Increasing the transparency of the IoT with the SPIN PCAP reader

Insight into smart devices' live and historical network traffic

Concept of connectivity of Internet-of-things devices (IOT) on a network

Tuesday 23 February 2021
Article by: Caspar Schutijser

The Internet of Things (IoT) is becoming bigger every day. The promises are endless: the world supposedly will become safer and more efficient, amongst other things. However, there is a downside. Many IoT devices have security and privacy issues. Furthermore, it's often not very transparent to the user what an IoT device is doing in terms of network activity. SIDN Labs' SPIN project aims to give users greater insight into what their IoT devices are doing. In addition to increasing IoT transparency, SPIN enables users to exercise more control over their IoT devices and the data they share, for example by blocking their IoT devices from connecting to certain domains.

In this blog post, we will look more closely at the transparency aspect of SPIN. To that end, we explain how SPIN extracts information from observed network traffic, and how that is visually presented to the user. Additionally, this blog post introduces a new component called the PCAP reader, which has recently been added to SPIN.

SPIN: a brief introduction

SPIN stands for Security and Privacy for In-home Networks. SIDN Labs created SPIN to help address privacy and security issues related to the Internet of Things (IoT). For example, IoT devices continue to be recruited to botnets that can be used for DDoS attacks. Furthermore, IoT devices often do not respect the user's privacy, something which is not always clear to the end user. That's why we think it is necessary to enable users to gain insight into what their IoT devices are doing (e.g. in terms of what types of data their IoT devices are collecting about them and where they are sending it), and to allow users to protect their home networks.

With SPIN, a user experiences greater transparency. For example, it is possible to inspect live network traffic that is generated by IoT devices. Additionally, the user has more control over their IoT devices with SPIN, since SPIN enables them to 'interfere' with the IoT device's network traffic, for example by blocking a domain name.

Figure 1: A schematic overview of a typical SPIN deployment.

SPIN is typically deployed by installing it on a home router, as shown in Figure 1. SPIN is then able to see (and, if necessary, manipulate) all the IoT devices’ network traffic. In technical terms, a process called the SPIN daemon that runs on the home router is responsible for analysing the network traffic. The SPIN daemon does so by extracting various types of traffic measurement-related information from the operating system kernel, such as the domain name that an IoT device connects to. Additionally, the SPIN daemon can instruct the kernel to block certain traffic flows. In the next part of this blog post, we look more closely at what types of information SPIN analyses, and how users can use that information.

Analysing network traffic

In this part of the blog post, we discuss the kinds of information SPIN collects to gain insight into what a device is doing. To that end, we will present an example and explain what the user sees when using the SPIN web interface. The screenshot below shows a couple of devices’ network traffic visualised by SPIN.

Figure 2: Screenshot of the SPIN web interface. The traffic of a couple of devices is shown.

Local devices vs. remote hosts

The first thing we observe when looking at the SPIN web interface (see Figure 2) is various nodes and arrows. The nodes represent hosts, while an arrow represents traffic between two hosts. In the picture, there are a few grey nodes as well as a few blue and green nodes. If a node is grey, it indicates that the host is a device that resides on the local network, whereas the other nodes are remote hosts that the device connects to. It is useful to make this distinction because some of SPIN's actions can only be applied to local devices. For example, downloading a PCAP file of the device's traffic is possible only where local devices are concerned.
___
Work to do:
1. Print the part of the SPIN article starting with "Local devices vs." and going on through "devices are concerned.".
2. In the SPIN article, what does a grey node in the web interface indicate?

Provided data:
___
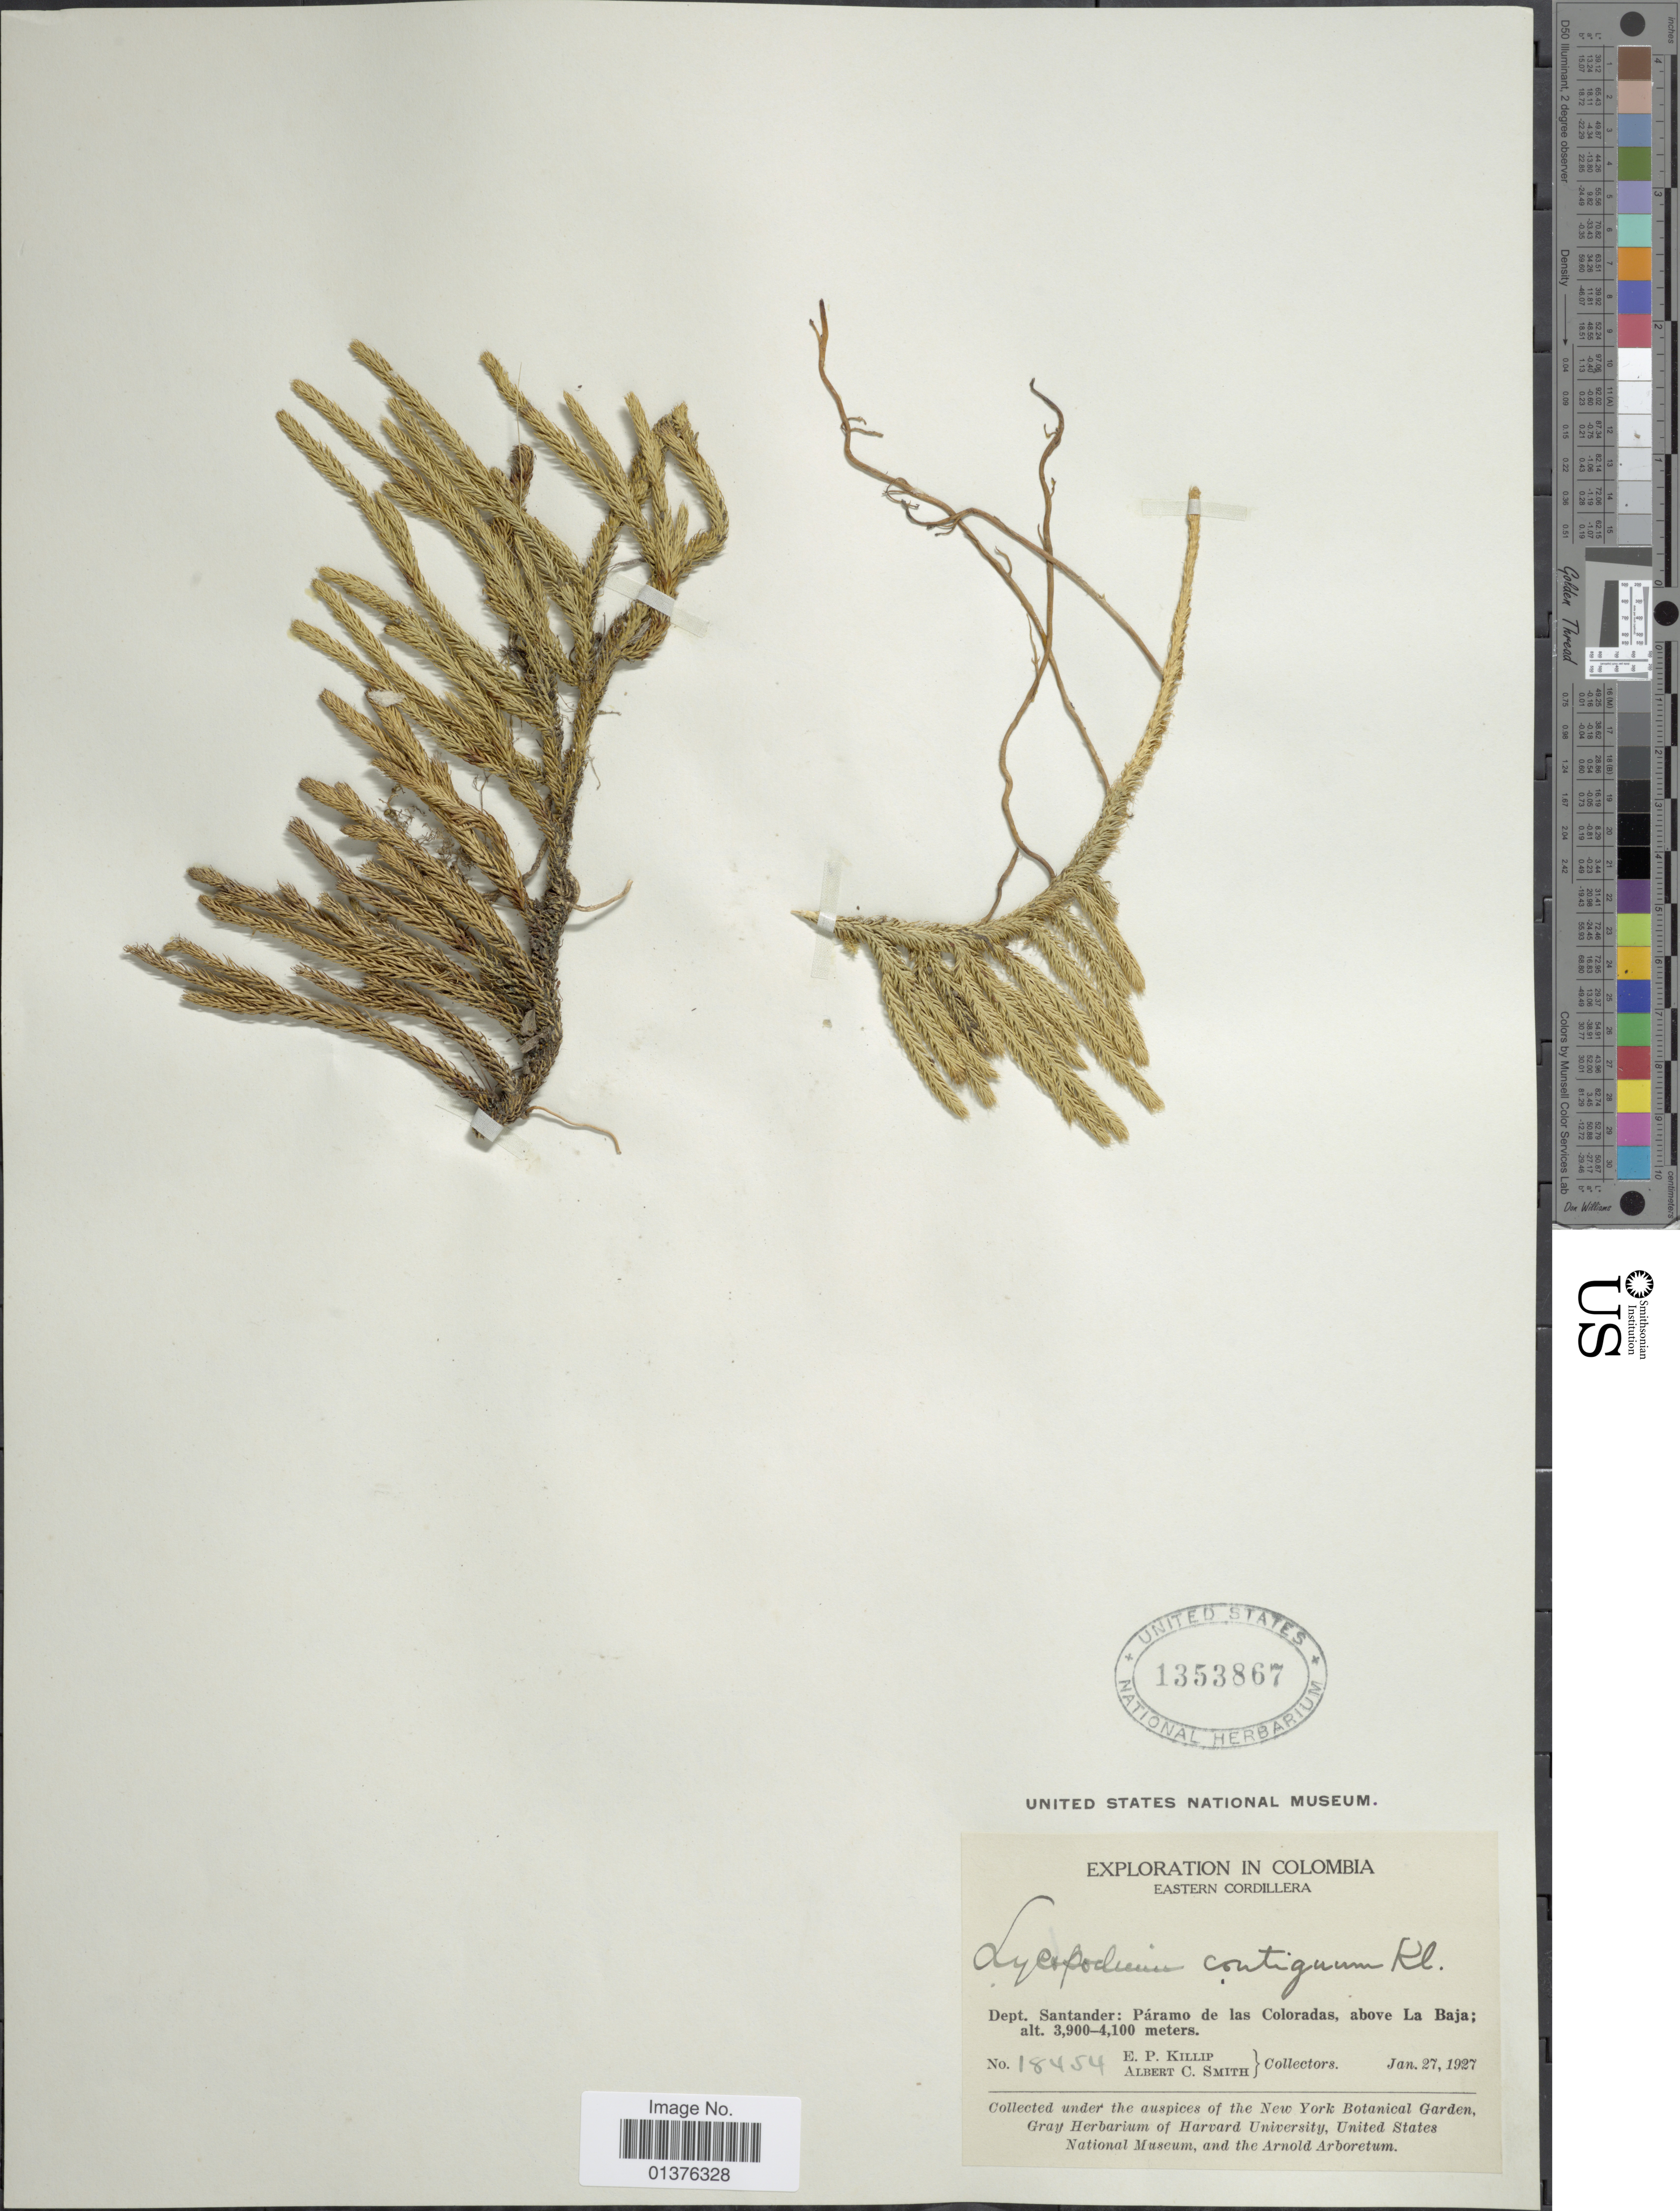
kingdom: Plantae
___
Solved problems:
1.
Local devices vs. remote hosts

The first thing we observe when looking at the SPIN web interface (see Figure 2) is various nodes and arrows. The nodes represent hosts, while an arrow represents traffic between two hosts. In the picture, there are a few grey nodes as well as a few blue and green nodes. If a node is grey, it indicates that the host is a device that resides on the local network, whereas the other nodes are remote hosts that the device connects to. It is useful to make this distinction because some of SPIN's actions can only be applied to local devices. For example, downloading a PCAP file of the device's traffic is possible only where local devices are concerned.

2. A grey node indicates that the host is a device on the local network.